趣味性自主机器人学习

摘要

当前自主机器人系统能够编写可执行的“代码即策略”程序、观察反馈信息并在多次尝试中修正行为，但这些系统仍以任务驱动为主：只有在明确指令下达后，才能习得可复用的技能。我们研究了一种名为“玩耍式自主机器人学习”的方法，其中具身编码智能体将自我引导的“玩耍”作为下游任务到来之前的持续技能学习阶段。我们提出了RATs（机器人智能体团队），专为玩耍式技能习得而设计。在玩耍过程中，RATs会提出新颖且可学习的探索性任务，规划并执行机器人代码策略，验证中间进展，诊断失败原因，利用密集的步骤级反馈进行重试，并将成功执行的过程提炼为持久化的代码技能库。在测试阶段，智能体从该冻结库中复用相关技能，以帮助解决新任务。在LIBERO-PRO和MolmoSpaces上的实验表明，与无玩耍和随机玩耍基线相比，通过玩耍习得的技能在留出下游任务上分别提升了20.6和17.0个百分点（相较于CaP-Agent0）。此外，这些习得的技能只需通过检索放入上下文，即可嵌入其他推理阶段的“代码即策略”智能体中，在不微调底层模型的情况下，分别使RoboSuite和真实世界迁移任务的性能提升了8.9和8.8个百分点。

English

Current agentic robot systems can write executable Code-as-Policy programs, observe feedback, and revise behavior across multiple attempts, but they remain largely task-driven: reusable skills are acquired only after explicit instructions.

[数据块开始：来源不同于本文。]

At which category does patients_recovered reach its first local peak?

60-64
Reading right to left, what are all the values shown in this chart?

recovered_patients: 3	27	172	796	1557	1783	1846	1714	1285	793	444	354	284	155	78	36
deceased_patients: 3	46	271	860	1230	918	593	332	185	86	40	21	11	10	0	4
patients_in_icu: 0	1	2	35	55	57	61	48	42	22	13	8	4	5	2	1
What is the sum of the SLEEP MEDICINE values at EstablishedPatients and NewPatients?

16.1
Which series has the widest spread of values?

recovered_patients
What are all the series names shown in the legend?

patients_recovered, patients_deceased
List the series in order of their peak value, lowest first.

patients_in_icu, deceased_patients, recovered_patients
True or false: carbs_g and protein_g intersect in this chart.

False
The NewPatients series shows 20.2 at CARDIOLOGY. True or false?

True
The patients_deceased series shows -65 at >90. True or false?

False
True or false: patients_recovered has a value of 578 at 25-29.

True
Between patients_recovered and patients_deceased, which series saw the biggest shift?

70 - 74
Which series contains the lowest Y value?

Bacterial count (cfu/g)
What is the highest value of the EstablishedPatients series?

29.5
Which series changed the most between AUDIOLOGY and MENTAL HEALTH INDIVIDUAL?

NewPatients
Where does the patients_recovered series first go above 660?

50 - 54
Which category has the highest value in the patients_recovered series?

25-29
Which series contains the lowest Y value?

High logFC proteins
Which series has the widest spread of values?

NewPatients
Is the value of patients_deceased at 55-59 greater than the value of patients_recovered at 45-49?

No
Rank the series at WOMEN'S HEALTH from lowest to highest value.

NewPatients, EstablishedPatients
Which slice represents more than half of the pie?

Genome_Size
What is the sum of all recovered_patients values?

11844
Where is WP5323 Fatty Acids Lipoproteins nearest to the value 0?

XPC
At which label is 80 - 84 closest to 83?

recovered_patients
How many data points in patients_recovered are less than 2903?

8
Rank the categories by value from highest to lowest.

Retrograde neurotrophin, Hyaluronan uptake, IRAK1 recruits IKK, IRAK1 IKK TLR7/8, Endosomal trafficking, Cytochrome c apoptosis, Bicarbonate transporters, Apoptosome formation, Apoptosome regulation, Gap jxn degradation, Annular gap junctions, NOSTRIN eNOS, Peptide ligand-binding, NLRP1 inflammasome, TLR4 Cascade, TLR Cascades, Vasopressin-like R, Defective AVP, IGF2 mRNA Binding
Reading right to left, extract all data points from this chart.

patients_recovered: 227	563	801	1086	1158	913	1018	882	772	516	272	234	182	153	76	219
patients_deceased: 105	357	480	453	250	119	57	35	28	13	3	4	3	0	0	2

We study Playful Agentic Robot Learning, where an embodied coding agent uses self-directed play as a continual skill-learning stage before downstream tasks arrive. We introduce RATs, Robotics Agent Teams designed for play-time skill acquisition. During play, RATs proposes novel yet learnable exploratory tasks, plans and executes robot-code policies, verifies intermediate progress, diagnoses failures, retries with dense, step-level feedback, and distills successful executions into a persistent code skill library. At test time, the agent reuses relevant skills from this frozen library to help solve new tasks. Experiments in LIBERO-PRO and MolmoSpaces show that play-learned skills improve held-out downstream tasks over no-play and random-play baselines, with 20.6 and 17.0 percentage-point gains over CaP-Agent0 on LIBERO-PRO and MolmoSpaces, respectively. Moreover, the learned skills can be plugged into other inference-time Code-as-Policy agents by simply retrieving them into the context, improving RoboSuite and real-world transfer by 8.9 and 8.8 points, respectively, without finetuning the underlying model.